The rest of the way to Nikolia Scott and I were evenly matched. The dry snow and having to deal with skis, poles, and a fairly heavy sled kept us about even. I initially planned on a 1-hour nap at Rohn but my mind wouldn’t let me rest so after 15 minutes of trying to sleep I decided to head out at 7PM for the next 70 or so miles, getting the darkest hours out of the way while I was most rested. Scott was up for it and we were back and forth, keeping eachother awake. Neither of us would stop to ‘snow-nap’ unless we were in the front, waiting for the person behind to catch up and wake us. A pretty good system actually to shake the cobwebs and not be in too much danger of sleeping too long and getting too cold. The thermometer on my jacket read -20F in the fog of my breath.

We got to the Bear Creek Cabin trail around noon, and I decided that a 15-minute power nap in the sun was due after that arduous night.
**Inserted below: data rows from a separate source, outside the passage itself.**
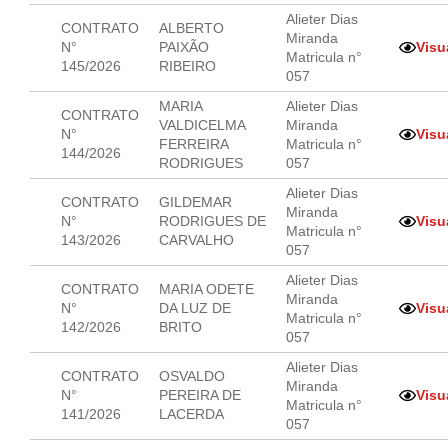
Alieter Dias
CONTRATO
ALBERTO
Miranda
N°
PAIXÃO
Visu
Matricula n°
145/2026
RIBEIRO
057
MARIA
Alieter Dias
CONTRATO
VALDICELMA
Miranda
N°
Visu
FERREIRA
Matricula n°
144/2026
RODRIGUES
057
Alieter Dias
CONTRATO
GILDEMAR
Miranda
N°
RODRIGUES DE
Visu
Matricula n°
143/2026
CARVALHO
057
Alieter Dias
CONTRATO
MARIA ODETE
Miranda
N°
DA LUZ DE
Visu
Matricula n°
142/2026
BRITO
057
Alieter Dias
CONTRATO
OSVALDO
Miranda
N°
PEREIRA DE
Visu
Matricula n°
141/2026
LACERDA
057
I was going to take one whether or not Scott was. I know how much help that 15-minute recharge would be for the brain. I had been nodding off in the daylight for the last 2 hours, sometimes tripping on my skis and poles into the soft snow beside the trail. We both leaned up on our sleds and woke up to my alarm 15 minutes later, directly heading back down the trail. I never nodded the rest of the day. I knew what I needed and took the break- racing my own race.
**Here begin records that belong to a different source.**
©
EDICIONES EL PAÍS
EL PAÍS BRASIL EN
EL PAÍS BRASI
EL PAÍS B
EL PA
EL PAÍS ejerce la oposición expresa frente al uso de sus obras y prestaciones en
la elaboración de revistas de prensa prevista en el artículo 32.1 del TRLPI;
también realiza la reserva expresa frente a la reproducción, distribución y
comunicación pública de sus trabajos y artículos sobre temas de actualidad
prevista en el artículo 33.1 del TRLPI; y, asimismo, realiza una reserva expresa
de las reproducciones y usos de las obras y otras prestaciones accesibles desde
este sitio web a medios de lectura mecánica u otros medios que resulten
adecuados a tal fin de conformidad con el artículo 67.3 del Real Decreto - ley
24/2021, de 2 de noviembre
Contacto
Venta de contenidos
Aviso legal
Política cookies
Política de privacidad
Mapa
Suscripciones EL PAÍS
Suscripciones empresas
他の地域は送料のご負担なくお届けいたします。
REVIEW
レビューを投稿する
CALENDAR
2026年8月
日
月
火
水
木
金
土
Getting into Nikolai, my feet were aching worse than they ever have before. I knew after the last push that I needed a couple hours of sleep.  My plan was to do some gear maintenance (like thaw my boots from my skis) and eat, sleep for 3 hours to recharge, and try to skate ski to McGrath. Temps had risen so there should be some glide. Scott saw on a computer the locations of the next two runners and decided to take off. I knew we needed rest, but something in me wanted to stick with him. I know I had the same mental capacity to start the final 50 miles but I really doubted how I would feel in a couple of hours in the darkness, again. Within an hour of Scott departing Nikolai, I was fully dressed and prepared for another 50. I could hardly walk, and could hardly stuff my swollen feet into my boots. After some logical questioning from a cyclist who had been watching me stumble around, my ego caved. Race your own race. You can start now but will be in a world of hurt. There’s no difference in what you’ll achieve whether you start right now or wait for the swelling in your feet to go down and recharge your mental capacity. Fully dressed I went to sleep. Race my own race. Don’t race anybody else or even the clock. This is how you’re doing and this is what you need.
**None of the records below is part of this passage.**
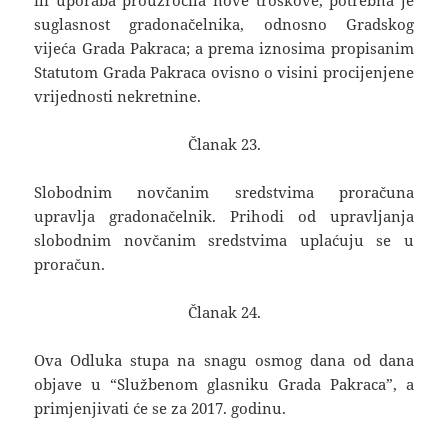
ili uporaba prouzročila nove troškove, potrebna je
suglasnost gradonačelnika, odnosno Gradskog
vijeća Grada Pakraca; a prema iznosima propisanim
Statutom Grada Pakraca ovisno o visini procijenjene
vrijednosti nekretnine.
Članak 23.
Slobodnim novčanim sredstvima proračuna
upravlja gradonačelnik. Prihodi od upravljanja
slobodnim novčanim sredstvima uplaćuju se u
proračun.
Članak 24.
Ova Odluka stupa na snagu osmog dana od dana
objave u “Službenom glasniku Grada Pakraca”, a
primjenjivati će se za 2017. godinu.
I woke up to Dave Johnston and Gavin (runners 2&3) packing up after an hour or two of rest. I ate some breakfast, had some coffee (first of the race!), and gave my boots another go. I was able to get them on with only slight discomfort, so skating should be OK. The trail was warm (mid-teens) and skate-skiing was a go!  About 10 minutes in I passed Dave and Gavin, and I was feeling great!  Compared to 2.5MPH, the new 5-6MPH speeds felt like I was flying! I could get this last 50 miles done in 10 hours! I was hoping to run into Scott to see how he was doing about 20-30 miles in but he had backtracked and I never saw him. I pushed hard and maintained my speed the entire way into McGrath, feeling like I was actually RACING! It was finally worth the energy to push myself a little!  I was so thankful I had rested in Nikolai and RACED MY OWN RACE.

After all, the only person that can fully understand your accomplishment is yourself. Nobody else had the same experience in your body as you did.